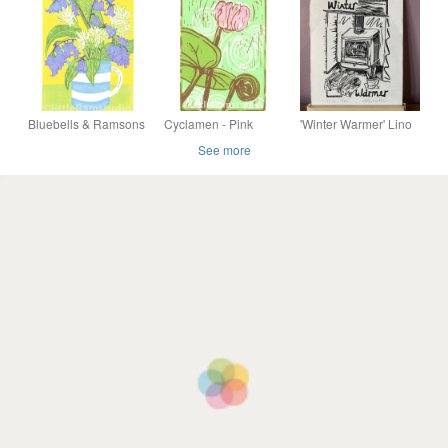
White Paper
Print
Linocut Wall Art
Handmade Print
Nursery Gif
Bluebells & Ramsons
Cyclamen - Pink
'Winter Warmer' Lino
- Limited edition
Cyclamen Flower -
Print on Hosho Paper
See more
Linocut Print
Linocut Print
(VE3)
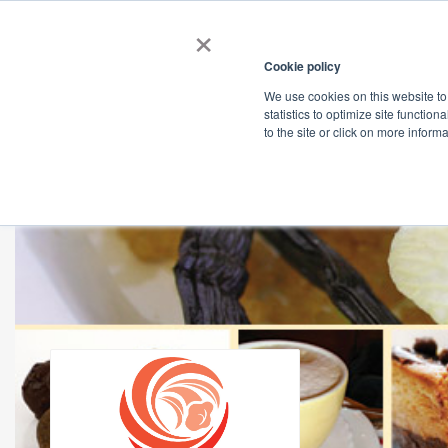
×
Cookie policy
We use cookies on this website to
Shop
Categories
Applications
Factories
statistics to optimize site function
to the site or click on more inform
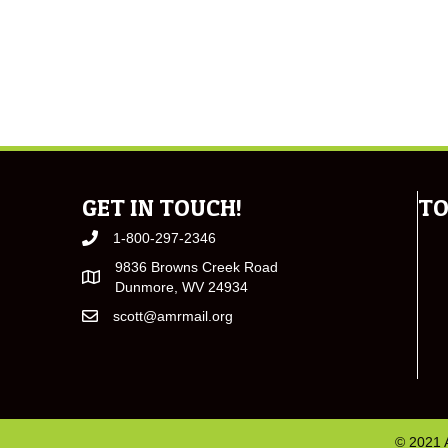
GET IN TOUCH!
TO
1-800-297-2346
9836 Browns Creek Road
Dunmore, WV 24934
scott@amrmail.org
© 2021 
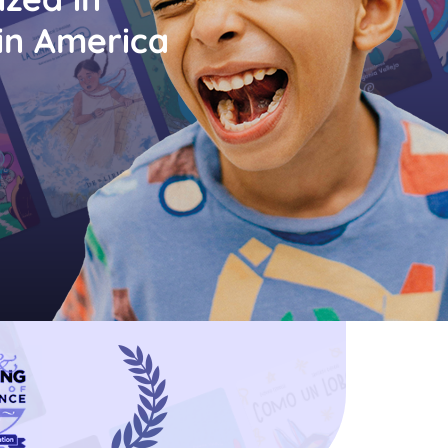
in America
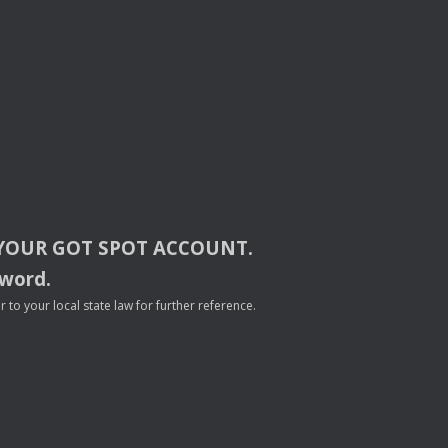
YOUR
GOT
SPOT
ACCOUNT
.
sword.
to your local state law for further reference.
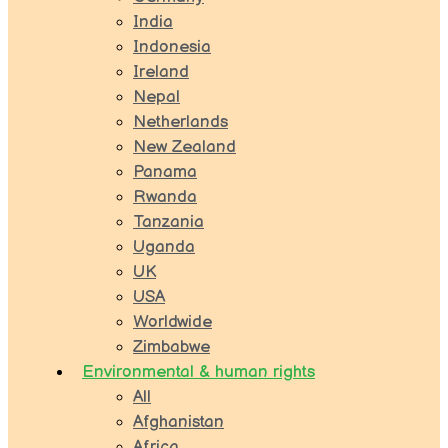
India
Indonesia
Ireland
Nepal
Netherlands
New Zealand
Panama
Rwanda
Tanzania
Uganda
UK
USA
Worldwide
Zimbabwe
Environmental & human rights
All
Afghanistan
Africa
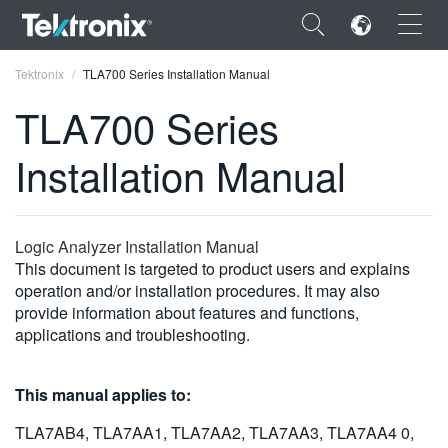
×
Tektronix
TLA700 Series Installation Manual
TLA700 Series
Installation Manual
ENGLISH
FRANÇAIS
Logic Analyzer Installation Manual
This document is targeted to product users and explains
DEUTSCH
operation and/or installation procedures. It may also
provide information about features and functions,
VIỆT NAM
applications and troubleshooting.
简体中文
日本語
This manual applies to:
한국어
TLA7AB4, TLA7AA1, TLA7AA2, TLA7AA3, TLA7AA4 0,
■ ■ ■ ■ ■
Instructions for the task
Once the pictures are set aside, write out the entries verbatim.

Answer to this exercise
White Paper
Print
Linocut Wall Art
Handmade Print
Nursery Gif
Bluebells & Ramsons
Cyclamen - Pink
'Winter Warmer' Lino
- Limited edition
Cyclamen Flower -
Print on Hosho Paper
See more
Linocut Print
Linocut Print
(VE3)
×
Cookie policy
We use cookies on this website to
Shop
Categories
Applications
Factories
statistics to optimize site function
to the site or click on more inform
GET IN TOUCH!
TO
1-800-297-2346
9836 Browns Creek Road
Dunmore, WV 24934
scott@amrmail.org
© 2021 
in America
YOUR
GOT
SPOT
ACCOUNT
.
sword.
to your local state law for further reference.
India
Indonesia
Ireland
Nepal
Netherlands
New Zealand
Panama
Rwanda
Tanzania
Uganda
UK
USA
Worldwide
Zimbabwe
Environmental & human rights
All
Afghanistan
Africa
×
Tektronix
TLA700 Series Installation Manual
TLA700 Series
Installation Manual
ENGLISH
FRANÇAIS
Logic Analyzer Installation Manual
This document is targeted to product users and explains
DEUTSCH
operation and/or installation procedures. It may also
provide information about features and functions,
VIỆT NAM
applications and troubleshooting.
简体中文
日本語
This manual applies to:
한국어
TLA7AB4, TLA7AA1, TLA7AA2, TLA7AA3, TLA7AA4 0,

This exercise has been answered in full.